Barrow to supply future Kildare water needs



Michael Garrick, Patrick J Tobin & Co Ltd; John Murphy, senior engineer with Kildare County Council; Jerry Cronin and Jim Oliver of Nicholas O’Dwyer consultants pictured following their briefing to Kildare County Council on the proposed water abstraction from the River Barrow for south Kildare.

COUNTY HALL, 15 October: by Trish Whelan. Kildare County Council is looking to the River Barrow to supply much of the county’s future water demands. At the most recent Council meeting it was proposed to undertake a water abstraction programme from the River Barrow following a presentation by consultants Nicholas O’Dwyer Ltd and Patrick J Tobin & Co Ltd.

The Consultants said the River Liffey, which provides water for Kildare and Dublin, is approaching a point where there is little scope for future abstraction so supplies for the county must be met from groundwater and from the River Barrow.

It is proposed to take up to 8 million gallons a day from the River Barrow - less than 5% of the average flow at the proposed abstraction point within a mile or so upstream of Athy.

Kildare currently requires 52 MLD (megalitres a day) for its needs and most of this comes from the River Liffey. It is anticipated demand will rise to 67.5 in 2005 and 75.9 by 2010. Using the River Barrow would see abstraction from the River Liffey fall to 50.

The proposed scheme will go on public display late October/early November 2001.

Senator John Dardis and Deputy Emmet Stagg said water could be piped from River Shannon to cater for demand in Dublin and Kildare.

Deputy Stagg said the River Liffey has ‘been milked dry’ and engineers now admit they cannot put any more sewerage into the River Liffey or take any more water out of it.

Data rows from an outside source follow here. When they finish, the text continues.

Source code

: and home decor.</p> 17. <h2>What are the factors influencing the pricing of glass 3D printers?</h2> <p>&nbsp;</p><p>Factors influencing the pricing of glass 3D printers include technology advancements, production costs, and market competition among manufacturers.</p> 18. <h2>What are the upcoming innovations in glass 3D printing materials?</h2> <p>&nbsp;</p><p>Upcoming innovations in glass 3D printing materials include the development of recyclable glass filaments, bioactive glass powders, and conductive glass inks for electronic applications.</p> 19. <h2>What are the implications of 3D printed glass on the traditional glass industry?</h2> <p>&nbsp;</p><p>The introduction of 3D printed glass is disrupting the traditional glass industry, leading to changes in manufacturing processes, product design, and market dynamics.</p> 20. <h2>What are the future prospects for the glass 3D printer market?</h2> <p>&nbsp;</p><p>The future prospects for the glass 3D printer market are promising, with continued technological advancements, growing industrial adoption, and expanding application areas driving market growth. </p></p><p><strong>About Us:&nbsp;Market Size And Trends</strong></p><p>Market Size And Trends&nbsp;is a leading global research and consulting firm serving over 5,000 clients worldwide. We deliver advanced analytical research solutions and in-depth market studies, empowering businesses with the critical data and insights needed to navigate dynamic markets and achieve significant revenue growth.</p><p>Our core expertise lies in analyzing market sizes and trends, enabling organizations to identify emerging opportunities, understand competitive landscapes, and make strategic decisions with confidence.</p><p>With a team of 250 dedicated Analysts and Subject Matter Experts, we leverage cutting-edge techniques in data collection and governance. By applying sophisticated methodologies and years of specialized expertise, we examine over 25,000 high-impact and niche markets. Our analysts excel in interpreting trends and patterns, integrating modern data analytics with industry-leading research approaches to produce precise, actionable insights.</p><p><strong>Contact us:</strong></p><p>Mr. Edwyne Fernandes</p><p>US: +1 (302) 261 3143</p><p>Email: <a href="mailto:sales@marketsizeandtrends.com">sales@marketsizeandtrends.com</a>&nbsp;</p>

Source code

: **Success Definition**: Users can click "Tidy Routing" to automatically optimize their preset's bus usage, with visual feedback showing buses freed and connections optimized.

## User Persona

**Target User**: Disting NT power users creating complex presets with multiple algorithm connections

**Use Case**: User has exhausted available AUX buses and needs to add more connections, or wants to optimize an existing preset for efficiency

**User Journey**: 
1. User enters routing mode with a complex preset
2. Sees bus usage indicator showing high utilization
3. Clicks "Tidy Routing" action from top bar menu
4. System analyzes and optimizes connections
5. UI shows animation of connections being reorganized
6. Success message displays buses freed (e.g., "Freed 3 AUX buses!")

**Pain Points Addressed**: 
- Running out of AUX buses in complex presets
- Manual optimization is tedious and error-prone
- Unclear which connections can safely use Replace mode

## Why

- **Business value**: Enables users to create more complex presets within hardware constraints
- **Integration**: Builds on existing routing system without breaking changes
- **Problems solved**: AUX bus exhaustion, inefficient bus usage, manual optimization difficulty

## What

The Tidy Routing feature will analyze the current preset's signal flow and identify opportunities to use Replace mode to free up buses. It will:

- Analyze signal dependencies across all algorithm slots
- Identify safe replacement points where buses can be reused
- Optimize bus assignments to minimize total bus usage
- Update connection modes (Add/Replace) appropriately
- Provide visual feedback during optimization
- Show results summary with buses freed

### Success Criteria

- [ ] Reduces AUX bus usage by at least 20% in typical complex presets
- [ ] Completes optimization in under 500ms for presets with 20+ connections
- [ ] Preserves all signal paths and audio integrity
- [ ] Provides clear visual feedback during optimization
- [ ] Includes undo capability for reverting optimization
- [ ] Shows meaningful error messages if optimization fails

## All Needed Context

He said taking 50 MLD (megalitres a day) has a huge effect on the ecology of the river. He said this will be the first step of major abstraction from the Barrow and ‘a lot more will follow’.

Jerry Cronin of Nicholas O’Dwyer Ltd said it is recognised from a Greater Dublin viewpoint that the Liffey as a resource is limited and Dublin Corporation plans to increase the level of water abstraction from Ballymore Eustace which will allow Kildare take a further 7 megalitres of water a day. He said the bulk of the expansion of the Liffey will be for the Dublin local authorities and for Dublin Corporation. He added that Dublin Corporation already has approval to abstract more than it actually does at present.

“We would be able to take 66 megalitres a day from the River Liffey. We’re dropping our dependence on the Liffey by taking water from the Barrow to the level of 50 megalitres a day,” he told councillors. He said until the Barrow system comes on line, sufficient water will not be available to phase out other sources in Kildare.

Mr Cronin said if water is taken from the Shannon ‘it must be in a greater scheme for Dublin and not Kildare’.

The regional water system in South Kildare will be based on Barrow abstraction supplying south Kildare.